## What the task requires
Everything from the line containing "West Germany" through the last line of the material must be restated word for word, and only that.

┄┄┄┄┄┄

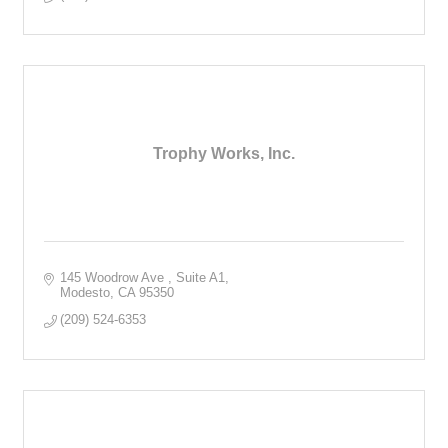
Trophy Works, Inc.
145 Woodrow Ave 
Suite A1
Modesto
CA
95350
(209) 524-6353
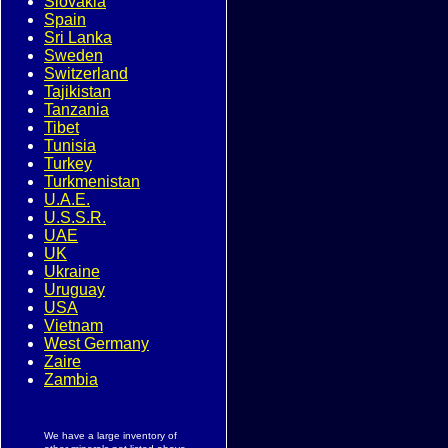
Slovakia
Spain
Sri Lanka
Sweden
Switzerland
Tajikistan
Tanzania
Tibet
Tunisia
Turkey
Turkmenistan
U.A.E.
U.S.S.R.
UAE
UK
Ukraine
Uruguay
USA
Vietnam
West Germany
Zaire
Zambia
We have a large inventory of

┄┄┄┄┄┄

## Result for this exercise
West Germany
Zaire
Zambia
We have a large inventory of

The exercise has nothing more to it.